• _Consigne_: Dans le passage donné ci-dessous, relevez tout ce que M. [O] [D] a bien accepté d'après la demande formulée à titre subsidiaire.

Statuant à nouveau, déclarant la société Domofinance recevable et bien fondée en son appel incident et en conséquence,

– déclarer M. [O] [D] mal fondé en toutes ses demandes et l’en débouter ;

– juger que les contrats unissant M. [O] [D] à la société GECE sont réguliers ;

– juger que la société Domofinance n’a manqué à aucune de ses obligations à l’égard de M. [O] [D] et n’a commis aucune faute ;

– de ce fait, ordonner à M. [O] [D] de continuer à honorer les deux crédits affectés litigieux souscrits auprès de la société Domofinance ;

A titre subsidiaire, si la cour estimait que les contrats principaux contenaient certaines irrégularités,

– juger que M. [O] [D] a exécuté volontairement son obligation après l’époque à laquelle l’obligation pouvait être valablement confirmée ou ratifiée ;

– juger que M. [O] [D] a bien accepté la livraison, puis la pose du matériel, la demande de crédit, la signature des attestations de fin de travaux et le paiement des échéances du prêt ;

– juger de ce fait qu’en agissant de la sorte, M. [O] [D] a entendu couvrir une éventuelle nullité ;

– de ce fait, ordonner au requérant de continuer à honorer les crédits affectés souscrits auprès de la société Domofinance ;

Plus subsidiairement, si les contrats unissant M. [O] [D] avec la société Domofinance étaient annulés,

– remettre les parties dans l’état où elles se trouvaient antérieurement à la conclusion des contrats.

En conséquence,

– juger que les contrats principaux ont été exécutés ;

– juger de ce fait que M. [O] [D] ne justifie d’aucun préjudice que lui aurait causé le comportement de la banque, ce dernier eût-il été fautif ;

– condamner M. [O] [D] à rembourser à la société Domofinance le capital financé pour les deux contrats de crédits, déduction faite des versements ayant déjà pu intervenir ;

– condamner la société GECE à garantir M. [O] [D] du remboursement de son prêt ;

– condamner la société GECE à verser à la société Domofinance des dommages-intérêts correspondant au montant du capital des contrats de prêts ;

A titre infiniment subsidiaire, si l’annulation des contrats unissant M. [O] [D] à la société Domofinance était prononcée du fait de la société GECE,

– condamner la société GECE à rembourser à la société Domofinance le montant du capital financé prévu par les contrats outre le montant correspondant aux intérêts contractuels non remboursés par l’emprunteur ;

En tout état de cause,

– condamner M. [O] [D] à payer à la société Domofinance la somme de 2 000 euros par application de l’article 700 du code de procédure civile ;

– condamner M. [O] [D] aux entiers dépens de première instance et d’appel dont distraction faite au profit de Me Bernard Boulloud, avocat, sur son affirmation de droit.

• _Lignes de données_:
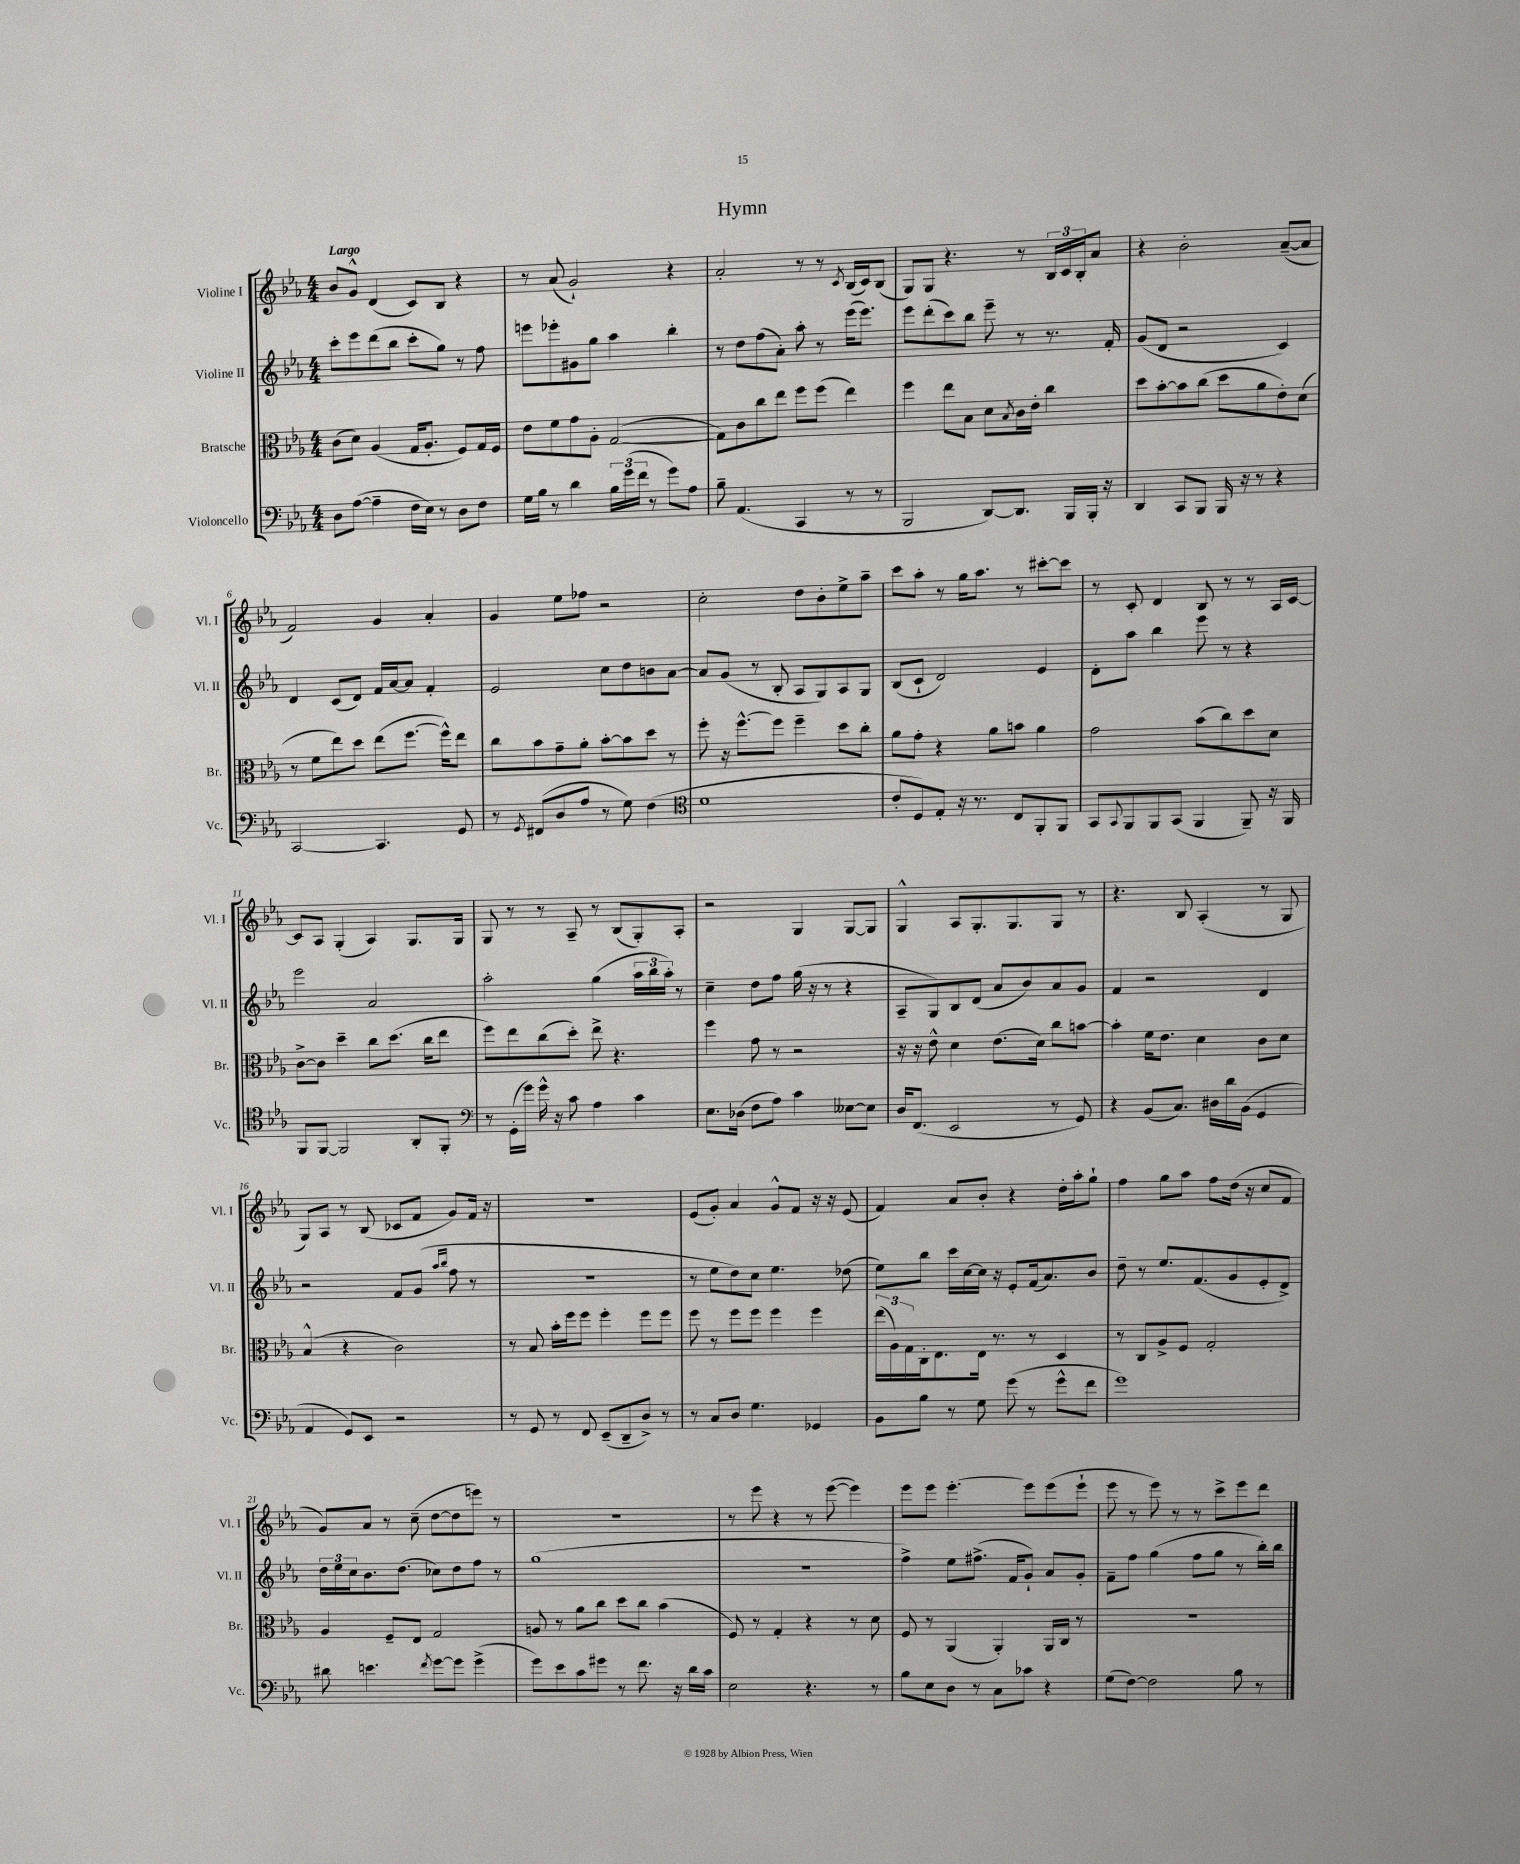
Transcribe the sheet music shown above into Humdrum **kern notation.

• _Corrigé_:
- la livraison
- la pose du matériel
- la demande de crédit
- la signature des attestations de fin de travaux
- le paiement des échéances du prêt